The Government was not operating on a “war footing” in February 2020 as the global crisis mounted and “lots of key people were literally skiing in the middle of February”, he added.
The former adviser also said that the Prime Minister thought the issue was like “swine flu” and did not need to cause concern.
And he suggested that Johnson had considered being injected with coronavirus by chief medical officer Professor Chris Whitty to prove it was not that serious.
He said: “The view of various officials inside No 10 was – if we have the Prime Minister chairing Cobra meetings and he just tells everyone ‘it’s swine flu, don’t worry about it, I’m going to get Chris Whitty to inject me live on TV with coronavirus so everyone realises it’s nothing to be frightened of’ – that would not help actually serious planning.”
Cummings told MPs that he is “completely baffled” as to why No 10 has tried to deny that herd immunity was the official plan early last year.
He said: “It’s not that people were thinking this is a good thing and we actively want it, it’s that it’s a complete inevitability and the only real question it’s one of timing, it’s either one of herd immunity by September or it’s herd immunity by January after a second peak. That was the assumption up until Friday March 13.”
He said that UK health secretary Matt Hancock was “completely wrong” on March 15 to say herd immunity was not part of the plan.

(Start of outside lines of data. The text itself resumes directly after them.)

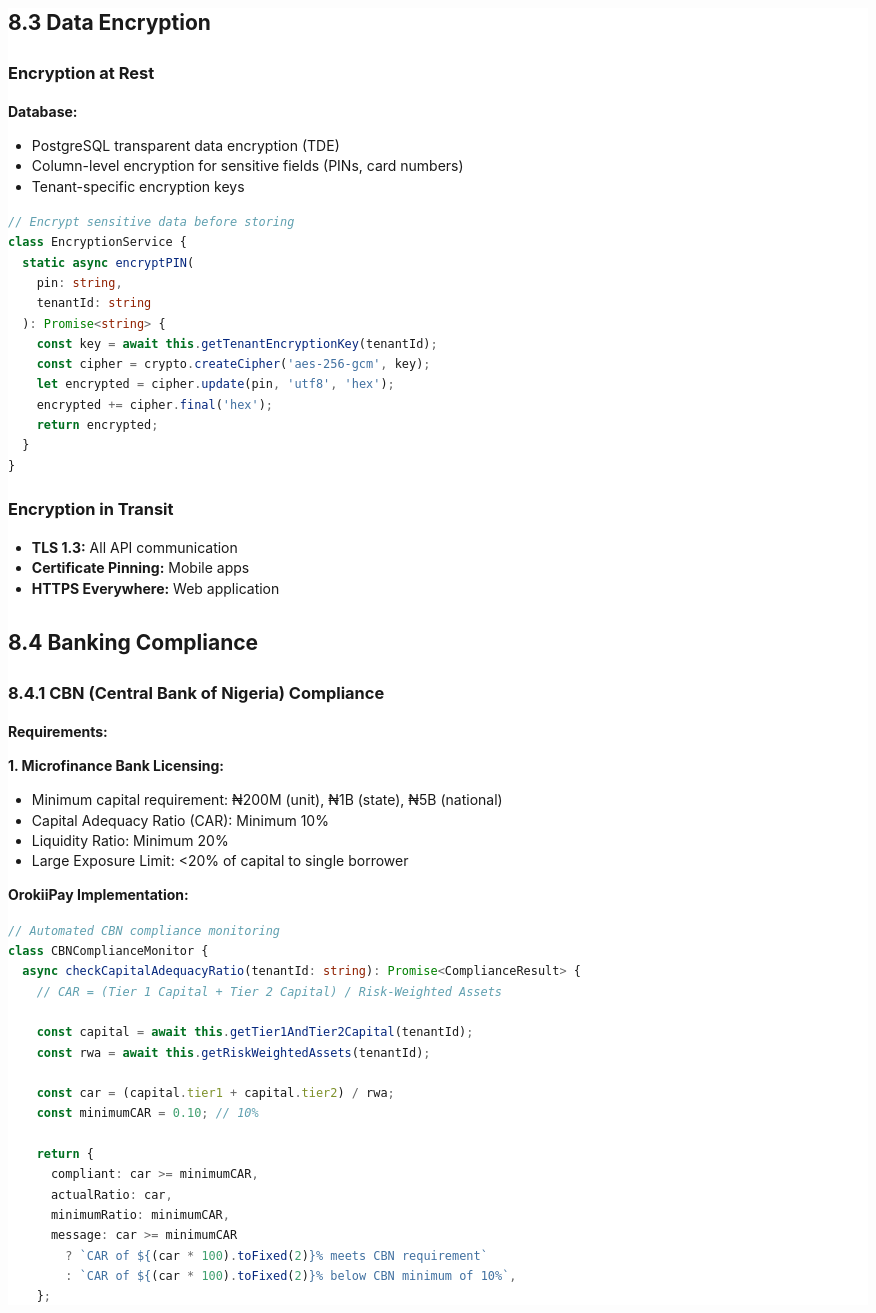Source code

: ## 8.3 Data Encryption

### Encryption at Rest

**Database:**
- PostgreSQL transparent data encryption (TDE)
- Column-level encryption for sensitive fields (PINs, card numbers)
- Tenant-specific encryption keys

```typescript
// Encrypt sensitive data before storing
class EncryptionService {
  static async encryptPIN(
    pin: string,
    tenantId: string
  ): Promise<string> {
    const key = await this.getTenantEncryptionKey(tenantId);
    const cipher = crypto.createCipher('aes-256-gcm', key);
    let encrypted = cipher.update(pin, 'utf8', 'hex');
    encrypted += cipher.final('hex');
    return encrypted;
  }
}
```

### Encryption in Transit

- **TLS 1.3:** All API communication
- **Certificate Pinning:** Mobile apps
- **HTTPS Everywhere:** Web application

## 8.4 Banking Compliance

### 8.4.1 CBN (Central Bank of Nigeria) Compliance

**Requirements:**

**1. Microfinance Bank Licensing:**
- Minimum capital requirement: ₦200M (unit), ₦1B (state), ₦5B (national)
- Capital Adequacy Ratio (CAR): Minimum 10%
- Liquidity Ratio: Minimum 20%
- Large Exposure Limit: <20% of capital to single borrower

**OrokiiPay Implementation:**

```typescript
// Automated CBN compliance monitoring
class CBNComplianceMonitor {
  async checkCapitalAdequacyRatio(tenantId: string): Promise<ComplianceResult> {
    // CAR = (Tier 1 Capital + Tier 2 Capital) / Risk-Weighted Assets

    const capital = await this.getTier1AndTier2Capital(tenantId);
    const rwa = await this.getRiskWeightedAssets(tenantId);

    const car = (capital.tier1 + capital.tier2) / rwa;
    const minimumCAR = 0.10; // 10%

    return {
      compliant: car >= minimumCAR,
      actualRatio: car,
      minimumRatio: minimumCAR,
      message: car >= minimumCAR
        ? `CAR of ${(car * 100).toFixed(2)}% meets CBN requirement`
        : `CAR of ${(car * 100).toFixed(2)}% below CBN minimum of 10%`,
    };
```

“That was the plan. I’m completely baffled as to why No 10 has tried to deny that because that was the official plan,” Cummings said.
Taking aim at Hancock, Cummings said that said one of the health secretary’s lies was that everybody got the treatment they deserved in the first peak when “many people were left to die in horrific circumstances”.
Asked to provide evidence of Hancock’s lying, he told the Commons committee: “There are numerous examples. I mean in the summer he said that everybody who needed treatment got the treatment that they required.
“He knew that that was a lie because he had been briefed by the chief scientific adviser and the chief medical officer himself about the first peak, and we were told explicitly people did not get the treatment they deserved, many people were left to die in horrific circumstances.”
Cummings said it was “completely crackers” that Johnson was in charge and that thousands of people in the country could provide better leadership than the Prime Minister.
He said the fact that the public had to choose between Johnson and Jeremy Corbyn in the 2019 election meant it was clear that the electoral system had “gone extremely, extremely badly wrong”.
“There’s so many thousands and thousands of wonderful people in this country who could provide better leadership than either of those two,” he said.
“And there’s obviously something terribly wrong with the political parties if that’s the best that they can do.”
He also said that “in any sensible, rational government” he would have not had the power he did.
“It is completely crazy that I should have been in such a senior position in my personal opinion,” he said.
“I’m not smart. I’ve not built great things in the world.
“It’s just completely crackers that someone like me should have been in there, just the same as it’s crackers that Boris Johnson was in there, and that the choice at the last election was Jeremy Corbyn.
“It’s also the case that there are wonderful people inside the Civil Service, there are brilliant, brilliant officials all over the place. But the system tends to weed them out from senior management jobs.
“And the problem in this crisis was very much lions led by donkeys over and over again.”